Аналогично и действие известной колыбельной:
-Придёт серенький волчок,
-Схватит Витю за бочок.
-Схватит Витю за бочок
-И потащит во лесок.
Обратим внимание, какие употребляют суффиксы – не волк или волчище, – а волчок; не лес– а лесок. Сюжет пугает, а поэтическая форма смягчает испуг. Через умелое пугание, отучали и от груди. Трёх летнему ребё нку прямо говорили: «И титьку и зыбку я на болото Бабаю снесла».
Для детей постарше были другие образы. Мальчишку, возвратившегося почти ночью, иной раз поучали так:
«Смотри, как-нибудь лесового встретишь. – А ты сам-то видел, какой он? – Видел однажды. Ростом берёзу, глазища – во какие и мутные, борода белая. Не дай Бог ещё встретить». После этого родители могли быть уверены в том, что столь позднего возвращение не повторится.

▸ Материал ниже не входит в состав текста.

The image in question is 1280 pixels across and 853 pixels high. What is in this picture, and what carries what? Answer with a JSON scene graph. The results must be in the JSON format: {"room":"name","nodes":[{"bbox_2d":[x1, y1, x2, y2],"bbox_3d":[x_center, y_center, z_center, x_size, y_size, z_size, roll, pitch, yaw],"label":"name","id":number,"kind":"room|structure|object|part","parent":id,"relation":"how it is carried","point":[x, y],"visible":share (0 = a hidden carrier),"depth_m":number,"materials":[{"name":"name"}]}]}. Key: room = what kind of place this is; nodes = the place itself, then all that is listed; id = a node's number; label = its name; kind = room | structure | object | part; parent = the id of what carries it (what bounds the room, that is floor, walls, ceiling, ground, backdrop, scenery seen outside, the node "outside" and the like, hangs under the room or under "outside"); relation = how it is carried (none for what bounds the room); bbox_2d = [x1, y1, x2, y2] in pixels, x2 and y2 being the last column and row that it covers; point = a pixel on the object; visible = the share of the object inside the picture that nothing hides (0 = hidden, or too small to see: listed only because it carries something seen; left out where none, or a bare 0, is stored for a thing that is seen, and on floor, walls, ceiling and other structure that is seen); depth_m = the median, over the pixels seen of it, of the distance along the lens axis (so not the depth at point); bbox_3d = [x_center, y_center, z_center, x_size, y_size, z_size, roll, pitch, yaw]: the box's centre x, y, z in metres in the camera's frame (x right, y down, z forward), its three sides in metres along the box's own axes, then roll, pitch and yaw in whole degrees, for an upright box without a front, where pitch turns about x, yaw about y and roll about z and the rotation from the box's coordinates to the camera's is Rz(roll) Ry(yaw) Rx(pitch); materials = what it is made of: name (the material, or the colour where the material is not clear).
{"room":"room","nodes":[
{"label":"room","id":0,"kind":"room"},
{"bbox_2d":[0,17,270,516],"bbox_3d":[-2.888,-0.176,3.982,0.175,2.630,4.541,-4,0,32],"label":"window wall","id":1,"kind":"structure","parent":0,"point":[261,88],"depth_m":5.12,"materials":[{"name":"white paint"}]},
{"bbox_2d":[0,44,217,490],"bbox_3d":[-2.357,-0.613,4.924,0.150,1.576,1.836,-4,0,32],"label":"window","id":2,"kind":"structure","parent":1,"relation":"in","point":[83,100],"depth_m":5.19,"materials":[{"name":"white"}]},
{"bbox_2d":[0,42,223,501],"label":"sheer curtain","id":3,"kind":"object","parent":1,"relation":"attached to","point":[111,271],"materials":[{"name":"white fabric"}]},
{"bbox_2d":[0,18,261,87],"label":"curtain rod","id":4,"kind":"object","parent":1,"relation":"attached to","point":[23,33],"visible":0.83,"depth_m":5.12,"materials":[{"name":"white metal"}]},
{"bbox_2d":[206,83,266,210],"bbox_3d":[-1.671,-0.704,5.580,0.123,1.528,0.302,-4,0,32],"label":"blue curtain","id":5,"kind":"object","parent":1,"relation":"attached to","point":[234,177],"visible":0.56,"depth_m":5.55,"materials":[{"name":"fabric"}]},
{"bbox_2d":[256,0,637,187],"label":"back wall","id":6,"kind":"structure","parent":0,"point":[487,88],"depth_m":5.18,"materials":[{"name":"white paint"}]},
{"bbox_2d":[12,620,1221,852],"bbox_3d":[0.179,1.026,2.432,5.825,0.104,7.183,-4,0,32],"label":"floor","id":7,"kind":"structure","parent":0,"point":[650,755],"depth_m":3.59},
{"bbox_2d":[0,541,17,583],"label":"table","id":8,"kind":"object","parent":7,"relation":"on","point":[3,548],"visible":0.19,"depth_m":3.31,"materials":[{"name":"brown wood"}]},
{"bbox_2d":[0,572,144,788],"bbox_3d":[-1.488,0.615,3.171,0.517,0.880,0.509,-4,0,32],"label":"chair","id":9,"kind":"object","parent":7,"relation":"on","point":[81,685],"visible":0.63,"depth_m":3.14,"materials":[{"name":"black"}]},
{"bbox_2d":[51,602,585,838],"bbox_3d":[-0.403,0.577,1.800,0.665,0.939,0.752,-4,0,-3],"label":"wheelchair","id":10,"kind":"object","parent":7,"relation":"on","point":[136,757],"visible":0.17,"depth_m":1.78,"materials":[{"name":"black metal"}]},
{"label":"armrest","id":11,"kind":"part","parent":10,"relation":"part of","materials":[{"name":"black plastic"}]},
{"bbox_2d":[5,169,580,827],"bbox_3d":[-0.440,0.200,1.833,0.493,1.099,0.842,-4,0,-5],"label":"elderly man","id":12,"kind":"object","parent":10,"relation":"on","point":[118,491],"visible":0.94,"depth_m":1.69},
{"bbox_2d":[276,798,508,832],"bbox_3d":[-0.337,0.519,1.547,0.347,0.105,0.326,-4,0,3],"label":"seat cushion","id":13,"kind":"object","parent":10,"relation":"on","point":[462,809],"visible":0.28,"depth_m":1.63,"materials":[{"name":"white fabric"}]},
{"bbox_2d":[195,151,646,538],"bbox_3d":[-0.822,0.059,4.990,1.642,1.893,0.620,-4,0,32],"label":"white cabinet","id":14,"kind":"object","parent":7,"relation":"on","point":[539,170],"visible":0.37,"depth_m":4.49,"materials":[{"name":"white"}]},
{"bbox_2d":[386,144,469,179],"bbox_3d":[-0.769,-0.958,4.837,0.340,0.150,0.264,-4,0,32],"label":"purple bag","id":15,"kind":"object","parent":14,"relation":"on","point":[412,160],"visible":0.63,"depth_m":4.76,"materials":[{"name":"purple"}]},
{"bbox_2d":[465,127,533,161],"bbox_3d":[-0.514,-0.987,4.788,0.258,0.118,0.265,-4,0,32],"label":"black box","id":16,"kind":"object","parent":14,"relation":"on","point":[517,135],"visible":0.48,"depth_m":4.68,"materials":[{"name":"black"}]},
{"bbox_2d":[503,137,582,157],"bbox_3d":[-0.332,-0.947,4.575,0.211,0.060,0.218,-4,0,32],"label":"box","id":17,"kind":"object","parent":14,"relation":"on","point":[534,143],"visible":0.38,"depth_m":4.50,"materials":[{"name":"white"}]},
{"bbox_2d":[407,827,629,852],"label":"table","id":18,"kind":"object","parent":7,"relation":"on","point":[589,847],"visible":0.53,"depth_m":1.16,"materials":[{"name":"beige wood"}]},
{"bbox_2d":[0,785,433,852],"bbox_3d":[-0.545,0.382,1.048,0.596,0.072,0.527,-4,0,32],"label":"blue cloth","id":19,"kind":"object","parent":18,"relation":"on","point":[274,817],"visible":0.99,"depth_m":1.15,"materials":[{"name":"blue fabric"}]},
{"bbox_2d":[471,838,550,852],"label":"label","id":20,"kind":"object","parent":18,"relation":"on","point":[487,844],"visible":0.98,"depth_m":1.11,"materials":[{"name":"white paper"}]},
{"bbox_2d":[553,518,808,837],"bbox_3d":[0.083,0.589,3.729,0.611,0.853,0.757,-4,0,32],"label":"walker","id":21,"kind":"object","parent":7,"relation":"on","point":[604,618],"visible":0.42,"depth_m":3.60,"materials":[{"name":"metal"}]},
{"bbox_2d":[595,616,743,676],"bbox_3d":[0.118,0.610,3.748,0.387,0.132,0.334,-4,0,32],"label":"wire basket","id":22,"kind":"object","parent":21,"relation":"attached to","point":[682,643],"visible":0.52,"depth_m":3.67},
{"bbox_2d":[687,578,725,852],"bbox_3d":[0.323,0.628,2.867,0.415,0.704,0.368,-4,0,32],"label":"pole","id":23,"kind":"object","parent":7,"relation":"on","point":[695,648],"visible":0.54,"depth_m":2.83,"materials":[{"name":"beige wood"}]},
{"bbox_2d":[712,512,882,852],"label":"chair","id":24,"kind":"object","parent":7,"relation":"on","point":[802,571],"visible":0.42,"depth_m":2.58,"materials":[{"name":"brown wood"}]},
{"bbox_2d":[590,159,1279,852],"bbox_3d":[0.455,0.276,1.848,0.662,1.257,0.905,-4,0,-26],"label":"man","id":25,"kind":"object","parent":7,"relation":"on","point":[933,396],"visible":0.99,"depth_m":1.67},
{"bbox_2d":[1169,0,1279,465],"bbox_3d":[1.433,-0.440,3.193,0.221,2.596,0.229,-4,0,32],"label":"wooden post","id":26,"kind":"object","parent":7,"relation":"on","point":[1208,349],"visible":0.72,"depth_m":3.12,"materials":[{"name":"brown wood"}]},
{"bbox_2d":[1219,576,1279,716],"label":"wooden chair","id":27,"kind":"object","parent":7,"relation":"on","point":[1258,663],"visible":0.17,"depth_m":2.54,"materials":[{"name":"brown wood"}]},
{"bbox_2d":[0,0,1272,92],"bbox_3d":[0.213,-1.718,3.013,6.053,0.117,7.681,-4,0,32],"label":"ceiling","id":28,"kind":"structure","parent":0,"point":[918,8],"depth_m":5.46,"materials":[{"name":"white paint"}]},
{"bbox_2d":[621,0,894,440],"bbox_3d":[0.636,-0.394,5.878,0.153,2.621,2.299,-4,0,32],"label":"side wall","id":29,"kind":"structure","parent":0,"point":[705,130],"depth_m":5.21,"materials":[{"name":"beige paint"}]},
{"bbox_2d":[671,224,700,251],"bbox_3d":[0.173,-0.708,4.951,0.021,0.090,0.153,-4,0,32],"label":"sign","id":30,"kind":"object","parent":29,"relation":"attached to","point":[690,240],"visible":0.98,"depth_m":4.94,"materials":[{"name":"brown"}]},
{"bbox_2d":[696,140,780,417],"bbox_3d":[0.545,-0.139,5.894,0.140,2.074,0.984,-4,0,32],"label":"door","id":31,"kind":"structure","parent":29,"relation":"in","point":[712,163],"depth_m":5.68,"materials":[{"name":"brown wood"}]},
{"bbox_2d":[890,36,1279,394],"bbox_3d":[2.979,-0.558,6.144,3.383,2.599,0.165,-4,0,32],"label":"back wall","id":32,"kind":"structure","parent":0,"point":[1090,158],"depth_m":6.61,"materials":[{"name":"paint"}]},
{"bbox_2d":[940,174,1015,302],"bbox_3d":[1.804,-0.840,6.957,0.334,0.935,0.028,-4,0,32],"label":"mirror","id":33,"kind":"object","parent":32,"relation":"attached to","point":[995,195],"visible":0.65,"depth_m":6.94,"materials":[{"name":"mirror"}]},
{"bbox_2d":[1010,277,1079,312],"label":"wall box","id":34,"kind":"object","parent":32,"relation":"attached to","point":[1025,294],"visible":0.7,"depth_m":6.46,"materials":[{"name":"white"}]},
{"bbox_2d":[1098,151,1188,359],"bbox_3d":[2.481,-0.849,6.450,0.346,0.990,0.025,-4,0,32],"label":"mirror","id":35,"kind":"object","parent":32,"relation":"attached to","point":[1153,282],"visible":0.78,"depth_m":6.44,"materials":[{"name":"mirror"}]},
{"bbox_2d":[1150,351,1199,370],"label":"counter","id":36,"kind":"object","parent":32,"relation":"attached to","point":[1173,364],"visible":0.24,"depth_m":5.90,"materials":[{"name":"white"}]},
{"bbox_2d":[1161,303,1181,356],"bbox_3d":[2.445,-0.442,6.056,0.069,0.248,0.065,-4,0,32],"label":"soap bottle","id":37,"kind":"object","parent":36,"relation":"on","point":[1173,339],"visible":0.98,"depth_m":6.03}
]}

Наказание в меру и за действие – обычное родительское дело, не подлежащие обсуждению. Основным критерием при выборе наказания было – «специально или не специально». Если, к примеру, ребёнок проявлял старания, делал что-то на пользу семье, но этим испортил дело (убрал не созревший ещё плоды, слишком мелко наколол дрова, хотел принести воду, да разлил горнице ведро,за это полагалось просто выговорить. Если же ребятишки приходили в избу в мокрых штанах, грязной одежде и обуви, или опрокинули стряпню, или, скажем, расхохотались в церкви, или заигрались и сильно запоздали, тогда могла последовать и затрещина. Ну, а если ребёнок что-то украл, проявил хулиганство и испортил чей-то труд (что-либо поджег, ушел в непозволенное место (на дальнее озеро, где берега болотистые, потоптал огород – за это могла случиться и порка. В некоторых случаях, когда ребёнок сам раскаивался, считали –«пусть изревётся», и хулить не следует.

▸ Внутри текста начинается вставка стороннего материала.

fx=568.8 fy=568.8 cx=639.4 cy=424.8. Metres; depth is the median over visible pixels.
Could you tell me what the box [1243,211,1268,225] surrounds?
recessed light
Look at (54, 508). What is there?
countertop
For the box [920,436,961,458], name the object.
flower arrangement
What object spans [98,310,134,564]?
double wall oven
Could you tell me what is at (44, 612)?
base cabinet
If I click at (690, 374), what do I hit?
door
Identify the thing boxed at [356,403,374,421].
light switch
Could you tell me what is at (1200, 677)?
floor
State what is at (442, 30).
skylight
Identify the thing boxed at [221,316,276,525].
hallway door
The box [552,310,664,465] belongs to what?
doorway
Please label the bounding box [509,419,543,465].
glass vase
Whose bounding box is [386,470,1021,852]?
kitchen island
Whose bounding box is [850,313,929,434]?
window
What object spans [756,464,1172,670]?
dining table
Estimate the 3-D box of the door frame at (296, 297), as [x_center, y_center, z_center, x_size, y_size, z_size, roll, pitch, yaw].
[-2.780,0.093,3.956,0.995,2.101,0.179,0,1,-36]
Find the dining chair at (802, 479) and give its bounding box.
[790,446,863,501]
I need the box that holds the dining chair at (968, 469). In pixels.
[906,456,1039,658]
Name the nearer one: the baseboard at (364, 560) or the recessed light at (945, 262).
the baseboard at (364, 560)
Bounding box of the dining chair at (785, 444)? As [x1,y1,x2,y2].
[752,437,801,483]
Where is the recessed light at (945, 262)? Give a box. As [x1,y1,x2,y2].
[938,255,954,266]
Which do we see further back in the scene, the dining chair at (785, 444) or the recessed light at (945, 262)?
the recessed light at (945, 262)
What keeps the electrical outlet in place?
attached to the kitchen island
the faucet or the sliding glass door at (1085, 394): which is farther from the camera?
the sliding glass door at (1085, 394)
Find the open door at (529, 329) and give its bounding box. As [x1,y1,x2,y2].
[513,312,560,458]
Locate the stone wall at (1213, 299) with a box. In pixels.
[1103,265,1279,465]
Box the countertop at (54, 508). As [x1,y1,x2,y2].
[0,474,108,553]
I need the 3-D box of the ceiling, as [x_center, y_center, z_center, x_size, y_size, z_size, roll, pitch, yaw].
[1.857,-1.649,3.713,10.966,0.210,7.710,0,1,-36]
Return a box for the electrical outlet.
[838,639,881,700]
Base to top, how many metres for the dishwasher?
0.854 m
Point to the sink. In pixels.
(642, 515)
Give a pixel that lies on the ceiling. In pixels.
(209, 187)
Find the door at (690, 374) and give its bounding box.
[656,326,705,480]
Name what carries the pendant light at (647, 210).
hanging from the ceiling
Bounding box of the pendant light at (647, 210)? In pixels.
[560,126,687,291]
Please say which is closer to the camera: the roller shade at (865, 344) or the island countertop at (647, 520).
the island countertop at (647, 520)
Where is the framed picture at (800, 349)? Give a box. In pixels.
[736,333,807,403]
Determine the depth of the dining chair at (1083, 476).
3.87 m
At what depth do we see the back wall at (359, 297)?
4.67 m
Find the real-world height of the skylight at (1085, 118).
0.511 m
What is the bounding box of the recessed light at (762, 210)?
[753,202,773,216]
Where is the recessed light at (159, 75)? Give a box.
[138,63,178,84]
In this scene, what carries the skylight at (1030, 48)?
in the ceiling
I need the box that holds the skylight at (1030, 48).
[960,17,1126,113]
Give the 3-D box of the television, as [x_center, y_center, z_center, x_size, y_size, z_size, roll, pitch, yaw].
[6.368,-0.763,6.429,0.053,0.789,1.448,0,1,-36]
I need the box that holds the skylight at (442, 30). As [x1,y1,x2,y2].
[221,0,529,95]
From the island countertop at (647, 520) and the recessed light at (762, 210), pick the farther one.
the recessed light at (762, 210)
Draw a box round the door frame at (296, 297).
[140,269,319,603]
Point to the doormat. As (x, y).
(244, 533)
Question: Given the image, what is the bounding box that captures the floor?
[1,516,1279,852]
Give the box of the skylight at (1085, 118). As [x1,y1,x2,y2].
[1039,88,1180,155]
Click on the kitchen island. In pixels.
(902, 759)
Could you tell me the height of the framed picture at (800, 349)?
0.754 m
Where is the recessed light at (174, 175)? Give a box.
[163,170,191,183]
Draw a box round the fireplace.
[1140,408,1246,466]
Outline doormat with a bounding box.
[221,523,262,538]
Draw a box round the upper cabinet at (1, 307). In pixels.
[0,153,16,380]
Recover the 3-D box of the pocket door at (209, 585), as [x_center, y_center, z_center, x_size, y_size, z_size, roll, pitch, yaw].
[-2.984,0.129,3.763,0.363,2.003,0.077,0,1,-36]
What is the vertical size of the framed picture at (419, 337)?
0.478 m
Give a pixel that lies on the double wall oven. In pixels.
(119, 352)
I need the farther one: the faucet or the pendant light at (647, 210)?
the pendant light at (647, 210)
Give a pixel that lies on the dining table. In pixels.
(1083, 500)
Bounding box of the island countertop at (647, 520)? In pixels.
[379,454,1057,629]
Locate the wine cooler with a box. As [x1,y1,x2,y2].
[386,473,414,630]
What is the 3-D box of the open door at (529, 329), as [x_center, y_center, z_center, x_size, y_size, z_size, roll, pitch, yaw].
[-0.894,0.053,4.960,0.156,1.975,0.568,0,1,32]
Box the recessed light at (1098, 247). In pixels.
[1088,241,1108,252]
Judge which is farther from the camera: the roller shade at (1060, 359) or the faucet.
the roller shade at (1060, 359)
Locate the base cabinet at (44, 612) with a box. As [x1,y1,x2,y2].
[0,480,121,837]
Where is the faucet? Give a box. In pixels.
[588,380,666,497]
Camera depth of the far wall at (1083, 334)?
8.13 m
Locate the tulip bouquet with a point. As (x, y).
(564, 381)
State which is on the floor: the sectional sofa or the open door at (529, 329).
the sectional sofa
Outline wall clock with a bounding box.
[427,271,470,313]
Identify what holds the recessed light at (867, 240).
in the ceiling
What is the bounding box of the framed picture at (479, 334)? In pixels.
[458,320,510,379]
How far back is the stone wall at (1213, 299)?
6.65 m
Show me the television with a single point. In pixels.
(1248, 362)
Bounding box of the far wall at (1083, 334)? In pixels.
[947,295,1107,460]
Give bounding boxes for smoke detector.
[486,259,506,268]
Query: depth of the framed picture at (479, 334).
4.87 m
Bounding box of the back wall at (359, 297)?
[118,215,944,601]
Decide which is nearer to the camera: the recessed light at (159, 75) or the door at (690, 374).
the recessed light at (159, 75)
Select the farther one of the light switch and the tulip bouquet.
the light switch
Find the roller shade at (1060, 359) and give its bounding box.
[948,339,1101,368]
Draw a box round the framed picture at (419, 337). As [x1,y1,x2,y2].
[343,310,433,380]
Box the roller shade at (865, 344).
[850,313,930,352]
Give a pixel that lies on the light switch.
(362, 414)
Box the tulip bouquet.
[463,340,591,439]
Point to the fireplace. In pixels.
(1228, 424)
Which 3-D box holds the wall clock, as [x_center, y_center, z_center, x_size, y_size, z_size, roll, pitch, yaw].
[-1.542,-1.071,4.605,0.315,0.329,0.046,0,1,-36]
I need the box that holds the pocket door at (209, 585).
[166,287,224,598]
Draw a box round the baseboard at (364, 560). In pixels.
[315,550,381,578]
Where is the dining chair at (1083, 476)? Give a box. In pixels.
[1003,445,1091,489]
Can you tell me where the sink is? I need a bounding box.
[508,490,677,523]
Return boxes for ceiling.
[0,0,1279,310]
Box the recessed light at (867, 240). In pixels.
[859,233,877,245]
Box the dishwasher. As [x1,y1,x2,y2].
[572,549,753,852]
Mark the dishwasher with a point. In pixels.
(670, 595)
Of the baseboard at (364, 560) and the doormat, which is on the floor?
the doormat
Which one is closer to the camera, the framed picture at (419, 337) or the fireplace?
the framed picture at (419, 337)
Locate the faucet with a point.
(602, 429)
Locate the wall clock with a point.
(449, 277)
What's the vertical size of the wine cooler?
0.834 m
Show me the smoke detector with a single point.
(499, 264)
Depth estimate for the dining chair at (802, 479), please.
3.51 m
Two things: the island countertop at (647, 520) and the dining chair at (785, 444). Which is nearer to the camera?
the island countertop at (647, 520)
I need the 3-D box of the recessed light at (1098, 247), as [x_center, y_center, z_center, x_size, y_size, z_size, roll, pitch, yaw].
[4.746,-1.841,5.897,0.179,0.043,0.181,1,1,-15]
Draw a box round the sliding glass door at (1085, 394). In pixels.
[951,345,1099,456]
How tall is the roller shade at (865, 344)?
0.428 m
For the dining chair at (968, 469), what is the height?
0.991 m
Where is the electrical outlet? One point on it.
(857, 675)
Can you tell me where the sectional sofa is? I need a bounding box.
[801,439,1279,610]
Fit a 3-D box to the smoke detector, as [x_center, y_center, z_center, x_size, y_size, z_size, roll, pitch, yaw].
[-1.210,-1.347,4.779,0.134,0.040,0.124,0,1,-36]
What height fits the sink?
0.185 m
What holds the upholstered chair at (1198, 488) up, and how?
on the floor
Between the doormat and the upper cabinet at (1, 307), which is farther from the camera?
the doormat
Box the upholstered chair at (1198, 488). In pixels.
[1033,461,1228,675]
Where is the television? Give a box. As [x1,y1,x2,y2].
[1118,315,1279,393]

Ко всему прочему, старались всегда придерживаться правила: «Где гнев, там и милость». если, к примеру, отец «почикает ладонью по заду», то мать пожалеет; если мать даст шлепка, отец должен словом вернуть ребёнка из «наказанного состояния». Однако при этом отец имел право наказывать после матери, мать никогда не наказывала после мужа («отцовское слово – закон»).
Справедливо полагали, что нельзя постоянно находиться с детьми в напряженных отношениях. «Материнский гнев– что весенний снег и много выпадет, до скоро растает», «На хлеб да на детей недолго посердишься»,- говорили в народе. Дети будут бояться – не будет любви, не будет любви – не будет примера, а родительский пример – «важное дело, через него все идёт». Через пример, через ласку, поощрение и воспитывался трудолюбивый человек.

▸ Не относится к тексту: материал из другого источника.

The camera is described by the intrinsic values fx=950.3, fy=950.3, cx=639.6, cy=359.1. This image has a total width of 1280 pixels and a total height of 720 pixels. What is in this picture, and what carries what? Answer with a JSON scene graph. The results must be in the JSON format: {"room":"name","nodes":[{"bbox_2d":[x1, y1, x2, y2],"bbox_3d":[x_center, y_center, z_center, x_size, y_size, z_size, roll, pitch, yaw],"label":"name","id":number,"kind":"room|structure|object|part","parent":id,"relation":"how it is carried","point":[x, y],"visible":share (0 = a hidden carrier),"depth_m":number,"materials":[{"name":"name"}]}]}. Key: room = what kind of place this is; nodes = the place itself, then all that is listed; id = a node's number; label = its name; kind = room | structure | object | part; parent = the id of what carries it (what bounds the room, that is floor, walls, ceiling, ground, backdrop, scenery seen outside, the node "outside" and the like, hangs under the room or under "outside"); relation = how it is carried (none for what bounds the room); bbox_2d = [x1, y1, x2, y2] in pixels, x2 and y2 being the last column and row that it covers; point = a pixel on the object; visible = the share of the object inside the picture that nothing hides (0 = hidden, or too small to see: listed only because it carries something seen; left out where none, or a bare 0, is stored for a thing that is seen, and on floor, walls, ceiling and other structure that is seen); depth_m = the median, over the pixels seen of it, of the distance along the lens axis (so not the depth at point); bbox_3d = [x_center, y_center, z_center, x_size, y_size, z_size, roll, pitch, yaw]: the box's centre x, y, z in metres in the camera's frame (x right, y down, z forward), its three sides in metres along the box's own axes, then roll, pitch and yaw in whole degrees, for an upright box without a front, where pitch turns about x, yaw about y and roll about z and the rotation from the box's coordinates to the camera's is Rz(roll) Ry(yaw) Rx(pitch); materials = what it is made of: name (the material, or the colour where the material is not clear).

Конечно, ребёнка поощряли. Покупали ему подарки (в основном сладости), игрушки. Бывало, взрослые пускались и в детскую игру. Но поощрения, как и наказания, имели свои границы. По мнению (очень верному) крестьян, игрушек не должно быть много – это не способствует воспитанию бережливости и может вызвать ревность братьев и сестёр. Нельзя постоянно одаривать сладким – нивелируется чувство подарка, и он не будет приносить радость.
Тонкое сочетание таких истин формировало особое мировосприятие у ребёнка, и он входил в мир деревенской улицы знающим определённые общественные законы и правила. Таким образом, родительский уход готовил одновременно и к взрослой жизни, и к свободному вхождению в «детский мир».